SUPPLIED DATA Start Marker

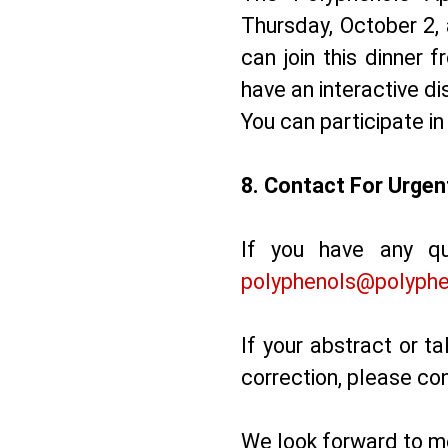
Thursday, October 2, 
can join this dinner 
have an interactive di
You can participate in
8. ⁠Contact For Urge
If you have any qu
polyphenols@polyphe
If your abstract or ta
correction, please co
We look forward to me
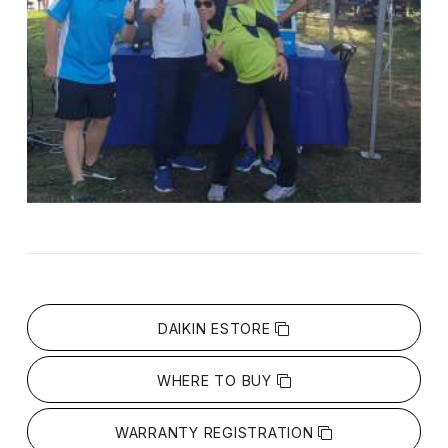
DAIKIN ESTORE
WHERE TO BUY
WARRANTY REGISTRATION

SUPPLIED DATA End Marker

→ **EXERCISE DETAILS**:
Would you copy the records word for word, without any of their pictures?

→ **FINISHED TASK**:
Thursday, October 2, 
can join this dinner 
have an interactive di
You can participate in
8. ⁠Contact For Urge
If you have any qu
polyphenols@polyphe
If your abstract or ta
correction, please co
We look forward to me
DAIKIN ESTORE
WHERE TO BUY
WARRANTY REGISTRATION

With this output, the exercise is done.